XOR Cipher Tool

XOR is the simplest reversible byte operation, and a repeating-key XOR cipher is the classic teaching example of stream encryption. Type some text and a key to get a hex or Base64 result; paste that result back with the same key to recover the original. Everything happens in your browser, with nothing sent anywhere.

How to use the XOR Cipher Tool

Choose Encrypt to turn plain text into a cipher string, or Decrypt to turn a cipher string back into text. Enter a key — any text will do — and your input. In encrypt mode the output appears as hex or Base64 (your choice); in decrypt mode the tool reads that same format and gives back the original text.

The cipher is symmetric: encrypting with key secret and then decrypting the result with secret returns exactly what you started with. The key repeats over the length of the message, so a short key still covers a long input. Because the operation works on raw UTF-8 bytes, it handles accents, emoji, and any other Unicode correctly as long as you use the same key both ways.

Use Copy output to grab the result. If decryption produces garbled text, the key or the input format is wrong — XOR has no way to detect a bad key, so double-check both.

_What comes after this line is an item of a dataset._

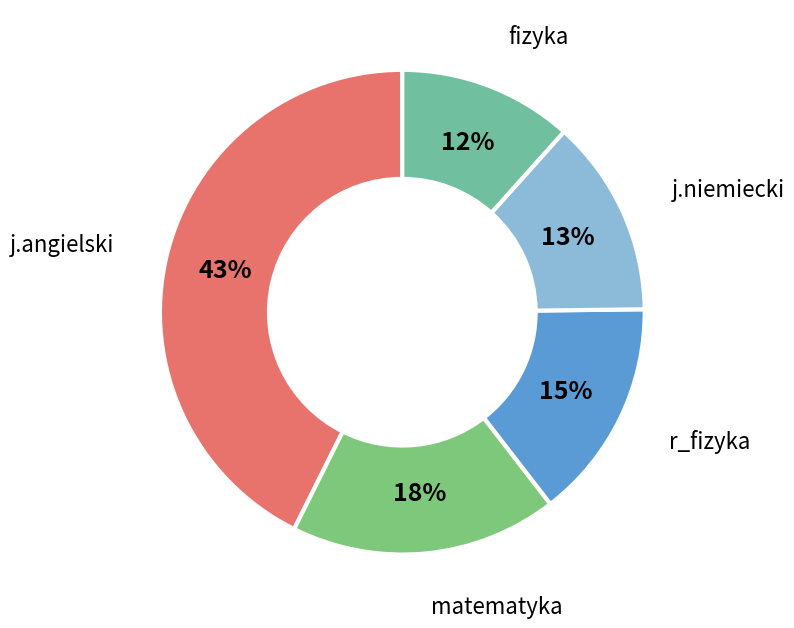

Which has a higher value, r_fizyka or j.niemiecki?

r_fizyka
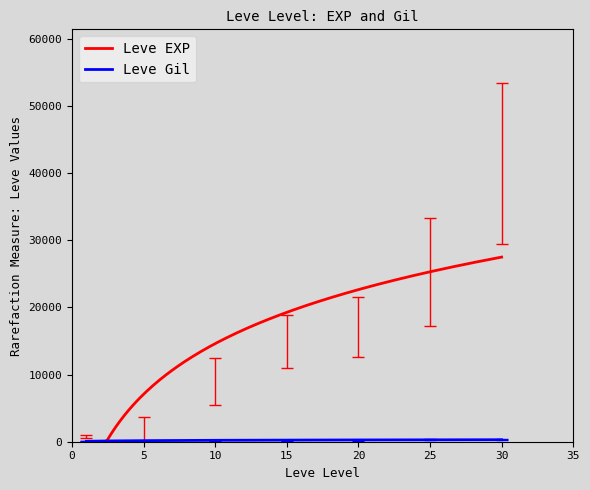

Which series has the largest range (max minus min)?

Leve EXP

How XOR encryption works (and its limits)

XOR — exclusive or — compares two bits and outputs 1 only when they differ. Its defining property is that applying the same value twice cancels out: (A XOR K) XOR K = A. That makes it perfectly reversible. A repeating-key XOR cipher takes your message bytes and your key bytes, repeats the key to match the message length, and XORs them position by position. To decrypt, you XOR the cipher with the very same key and the original bytes fall right back out. There is no separate "decrypt algorithm" — it is the identical operation.

This simplicity is why XOR appears everywhere in computing: in one-time pads, as a building block inside real stream ciphers, in CTF challenges, and as lightweight obfuscation. When the key is truly random, as long as the message, and never reused, XOR is a one-time pad — provably unbreakable. That theoretical strength is the reason XOR is the heart of so many cryptographic constructions.

But a short, repeating, human-chosen key is not secure. Because the key cycles, the cipher is vulnerable to frequency analysis and known-plaintext attacks; tools can recover the key length from repetition patterns and then solve each key byte. Treat this as an educational and obfuscation tool, not real protection for sensitive data. For genuine confidentiality use a vetted authenticated cipher such as AES-GCM, where key management and integrity checks are handled properly.

Common use cases

  • Learning cryptography. See the reversible XOR property in action and understand why it underpins stream ciphers and one-time pads.
  • CTF and puzzles. Encode or decode repeating-key XOR challenges quickly without writing a script.
  • Light obfuscation. Scramble a non-sensitive string so it is not human-readable at a glance.
  • Format experiments. Compare how the same ciphertext looks as hex versus Base64.

Frequently asked questions

Is XOR encryption secure?
Not with a short, repeating key — it is easily broken by frequency analysis. It is provably secure only as a one-time pad: a truly random key as long as the message, used once. For real security use AES-GCM or similar.

Why is encrypt and decrypt the same operation?
XOR is self-inverse: applying the same key twice cancels out. So decrypting is just XORing the ciphertext with the identical key again.

What if my decrypted text is garbage?
The key or the input format is wrong. XOR cannot detect an incorrect key, so verify you are using the exact same key and the right hex/Base64 setting.

Does it handle emoji and accented characters?
Yes. The cipher operates on UTF-8 bytes, so any Unicode round-trips correctly when you encrypt and decrypt with the same key.